Wednesday, June 7, 2023

Review: The Burning Air, by Eugene Mirabelli

The Burning Air, by Eugene Mirabelli

a review by Rich Horton

Eugene Mirabelli was born in Massachusetts in 1931 -- same state, a month earlier than my father. He became a professor of literture, and wrote his thesis on Faulkner, and taught for a few years. His first novel, The Burning Air, was published in 1959, and a few more followed. He married Margaret Black in 1959, and they had three children, and Gene published three novels. She worked as an editor, and after Gene stopped teaching he worked for a left wing weekly, and returned to academia later. More novels such as The Language Nobody Speaks (reviewed here) and The Goddess in Love with a Horse followed. Margaret died suddenly in 2010, and Renato the Painter was published soon afterwards. In 2003 he had published a very fine story in F&SF, "The Only Known Jump Across Time", and several other SF and Fantasy stories followed, in F&SF, Asimov's, and Not One of Us. (I reprinted three of these stories, in my Best of the Year volumes and in Lightspeed.) Gene is still alive at 92.

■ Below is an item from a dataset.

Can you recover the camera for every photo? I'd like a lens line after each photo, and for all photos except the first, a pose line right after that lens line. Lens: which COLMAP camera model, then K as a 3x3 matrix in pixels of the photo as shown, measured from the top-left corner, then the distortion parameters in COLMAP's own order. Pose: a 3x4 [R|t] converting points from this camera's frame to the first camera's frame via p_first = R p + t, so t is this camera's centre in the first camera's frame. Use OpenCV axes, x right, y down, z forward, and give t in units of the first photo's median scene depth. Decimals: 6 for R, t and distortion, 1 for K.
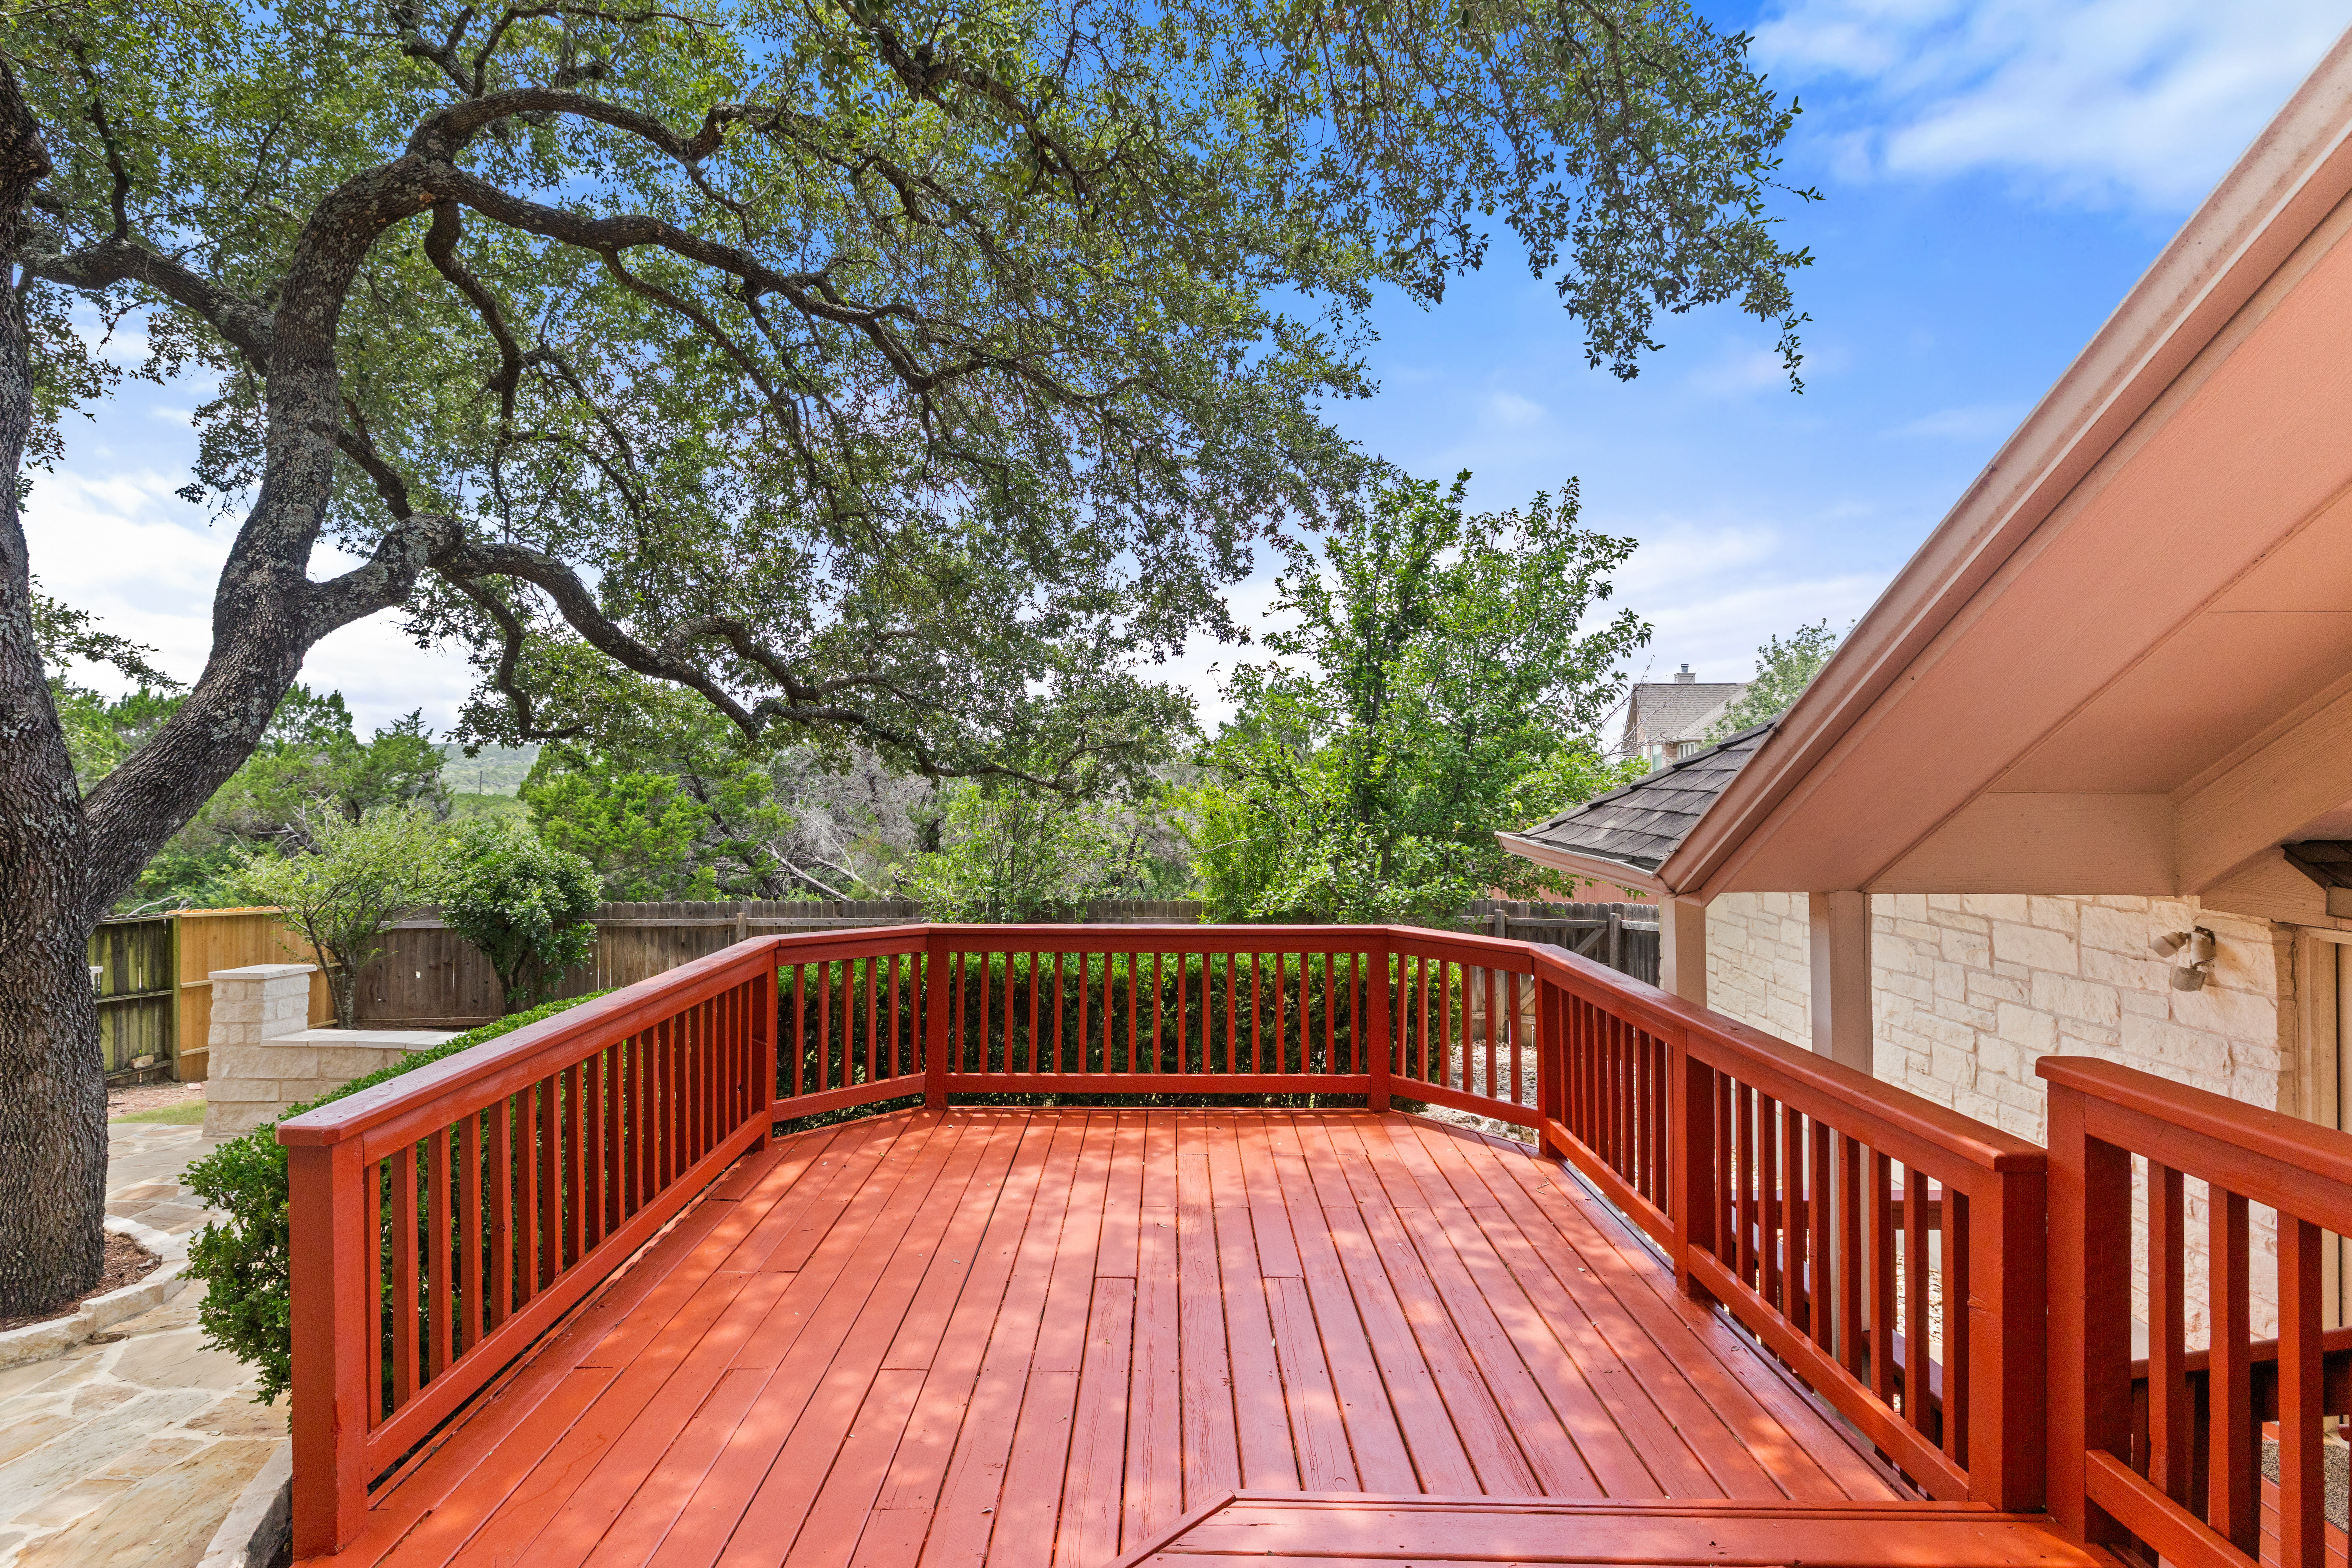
lens RADIAL K [[1103.7, 0, 1168.0], [0, 1103.7, 763.1], [0, 0, 1]] dist [0.000530, 0.000325]
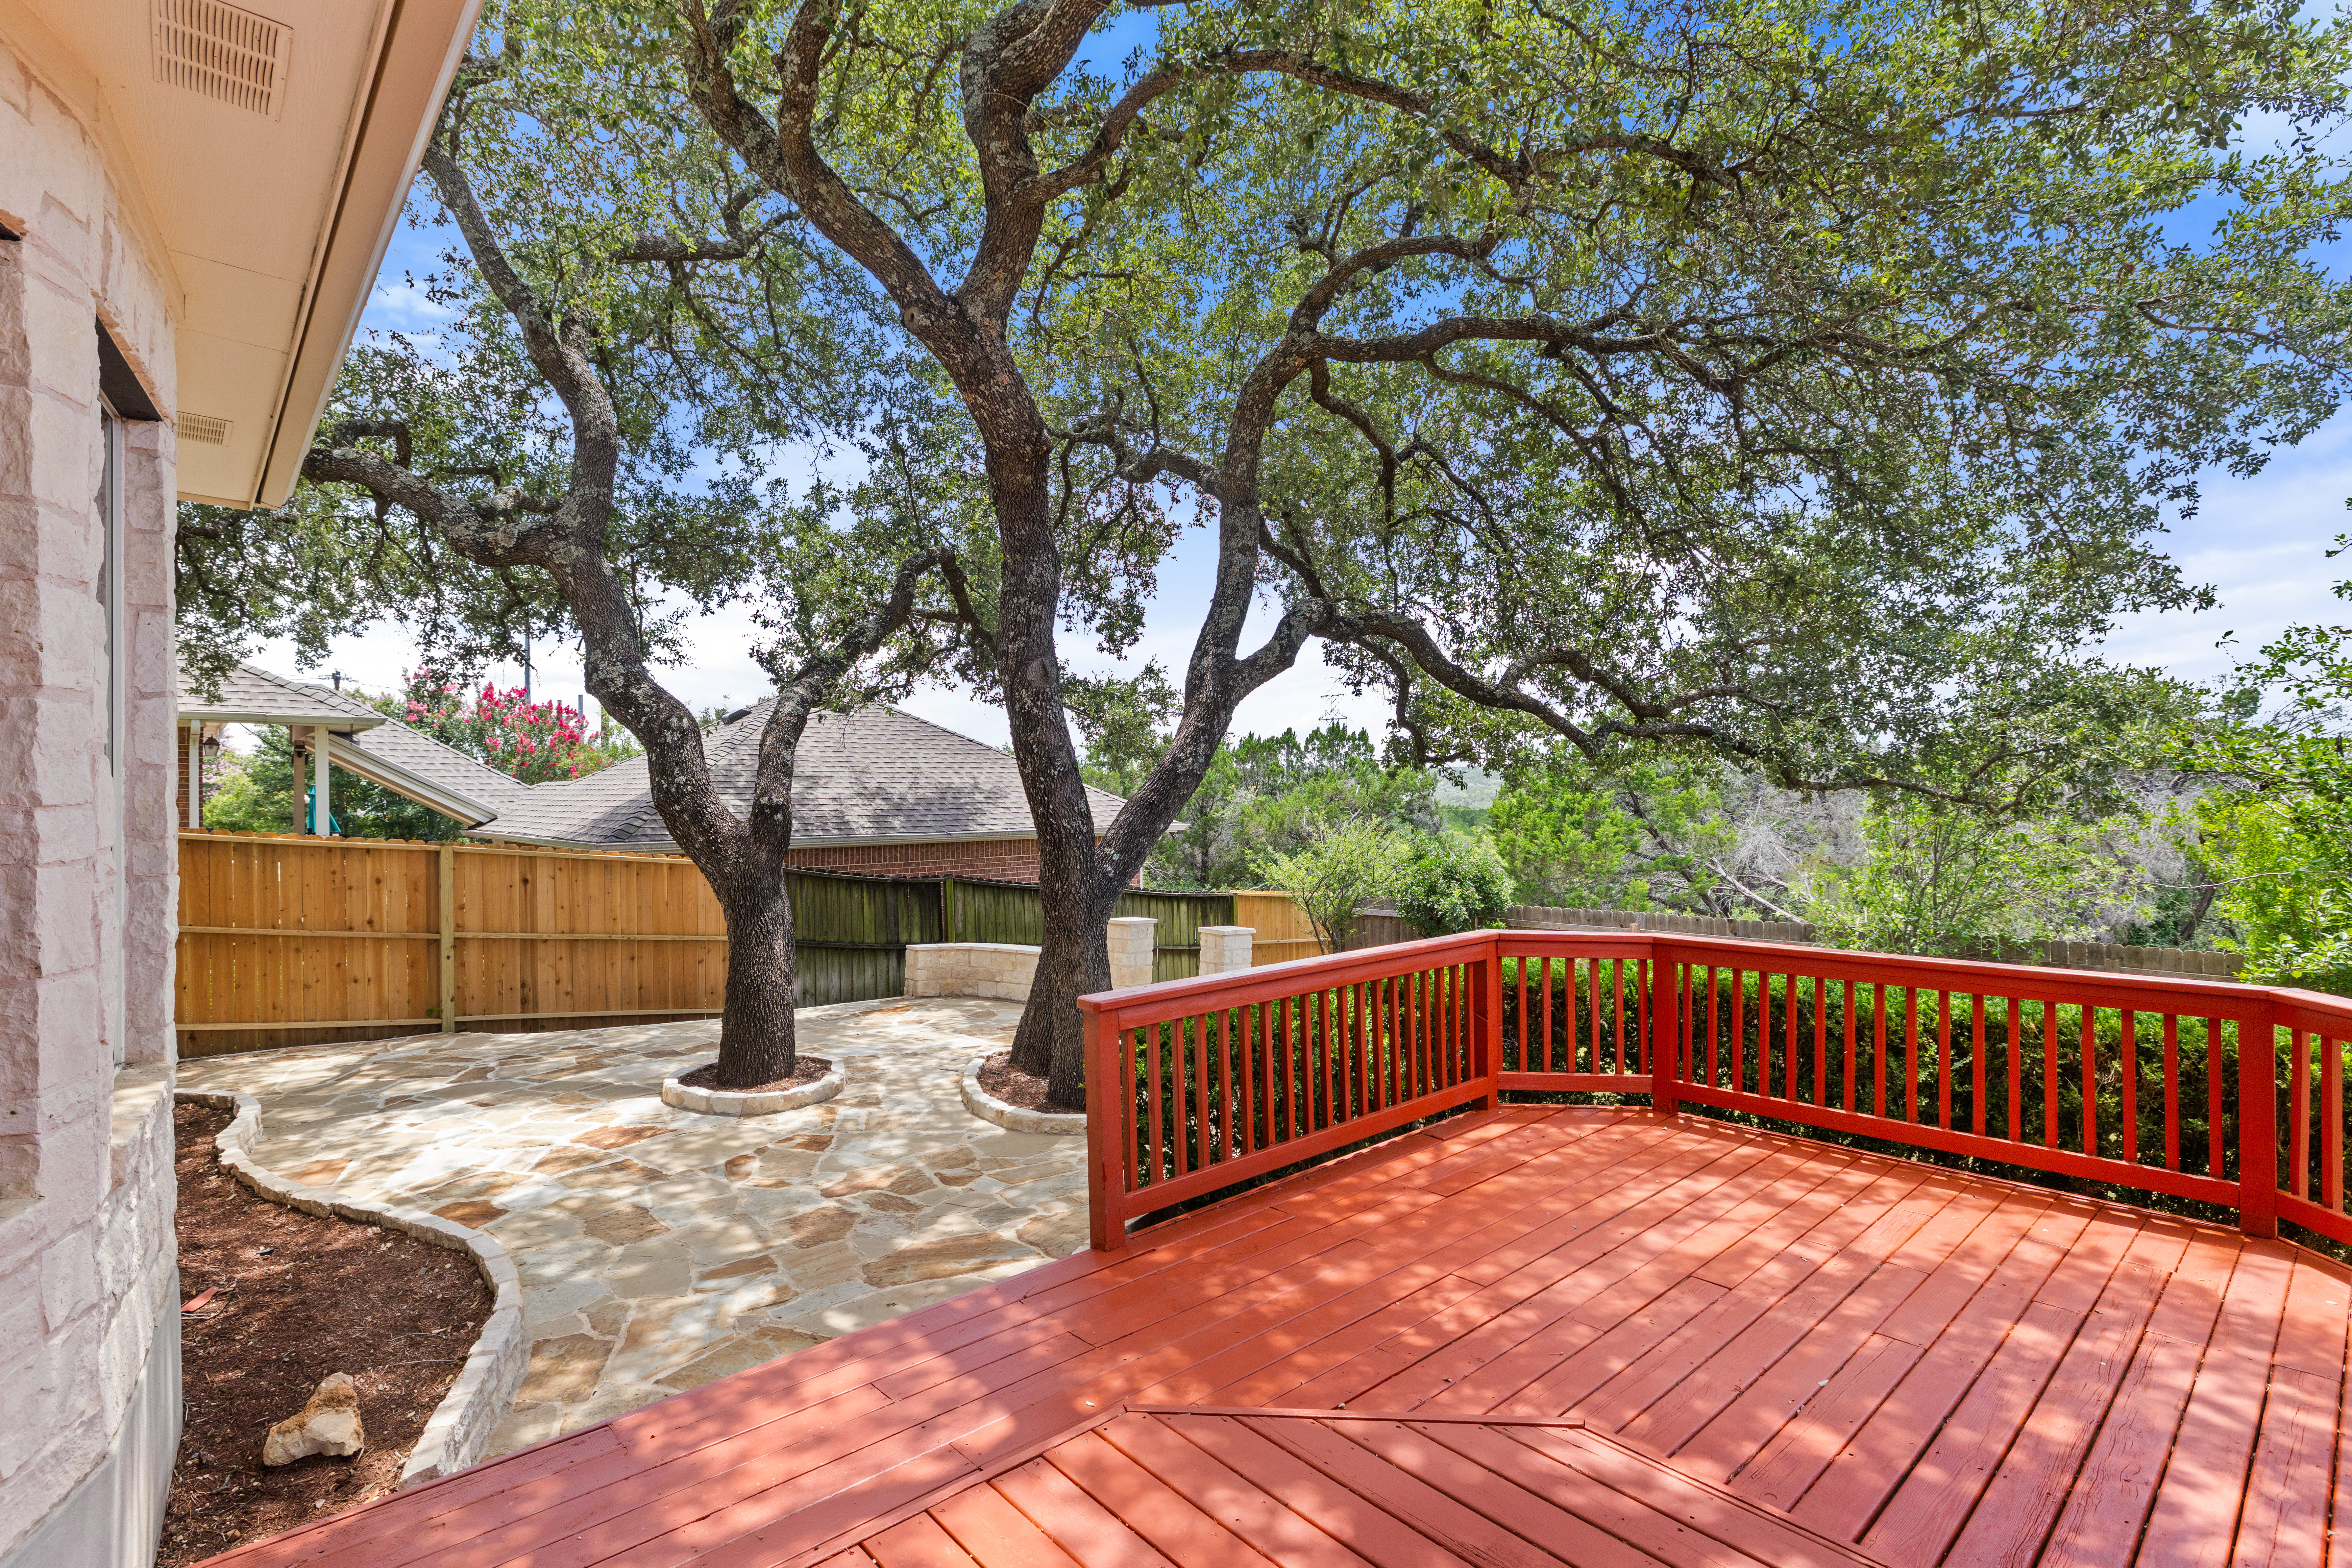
lens RADIAL K [[1103.7, 0, 1199.4], [0, 1103.7, 802.7], [0, 0, 1]] dist [0.000530, 0.000325]
pose [[0.684107, -0.003648, -0.729372, 0.245007], [0.019152, 0.999733, 0.012963, 0.000956], [0.729130, -0.022837, 0.683994, -0.021096]]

I think his SF/F stories from the decade between 2003 and 2013 are remarkable and deserve a collection. I decided to explore his non-SF work a few years ago, and I read The Language Nobody Speaks (1999), an erotically charged and quite effective book, reviewed here. Just a couple of months ago I saw a post about the paperback edition of The Burning Air, which, not unusually for paperbacks in that era, emphasized the erotic aspects of the novel (which are present, but hardly in a sleazy way.) (The cover, which is really not sleazy at all, is by the great Robert McGinnis, and it's fairly faithful to the novel except giving Giulia blond hair.) I looked for a copy to try, and bought the first edition, and I've finally read it. 

It's a short novel, just under 40,000 words. It's told by a young man named George, who is visiting his girlfriend Giulia Molla's parents for the first time, with the intention of getting their approval for the couple to marry. But the novel's first sentence tells us how it's going to end: "The last time I saw Guilia was at the train station in Bayfield." The rest of the book tells the story of a seemingly rather nice weekend, but over it all hangs a sort of dread as the reader knows that George and Guilia's relationship is doomed.

Both young people are Italian-Americans, nominally Catholic, well-educated. There may be hints to fissures early in some of that -- does George's name as opposed to Giulia's hint his family is more assimilated? (After all Giulia's grandmother insists on calling him Giorgio -- but also, Giulia's teenaged brother is named Michael. And, we learn eventually, the Molla's have been in the US much longer than George's family.) George may have been raised Catholic, but he never goes to Mass, and indeed Giulia conspires to skip Mass this weekend. As for education, George is working as a free-lance journalist, but vows to get a teaching job if his finances remain vulnerable; while Giulia has a chance for a graduate fellowship in Italy, which her mother desperately wants her to attend. But there are other issues -- the couple have been dating for about three years, but for a period they had broken up, and Giulia had had another boyfriend, of whom George is very jealous. They are sleeping together -- and they take the chance to make love a couple of times over the weekend -- but it's clear they feel a bit guilty about doing this knowing that Giulia's mother and grandmother, at least, are very opposed to premarital sex.

The weekend involves some awkward conversations between George and the rest of Giulia's family -- as he helps her father do yard work (and fixes the lawnmower), as he washes some dishes, goes to the beach with Giulia and Michael, visits with married friends of Giulia, shares a big family dinner, and as the two tell Mr and Mrs Molla of their plans to marry. Mr Molla gives his approval though Mrs Molla is clearly against it. But Giulia and George are determined, almost to the point of eloping. And in the end -- which is ambiguous in a sense but clearly a true end as the first sentence indicates -- it seems that the real problem is with George himself.

This is a fine first novel, though I'd say clearly a first novel, and not wholly successful. The structure is elegant, but the long middle does drag just a bit, though the events portrayed are all important. The conclusion is strong and moving, as George seems to ultimately shy away from trusting himself. This isn't by any means Mirabelli's best work, but it's a good debut that presaged a strong and varied career -- though I'm not sure Mirabelli's novels ever had broad commercial success.


  1. I enjoyed reading Rich Horton's review of The Burning Air, which I wrote maybe 64 or 65 years ago. How do I get in touch with Rich?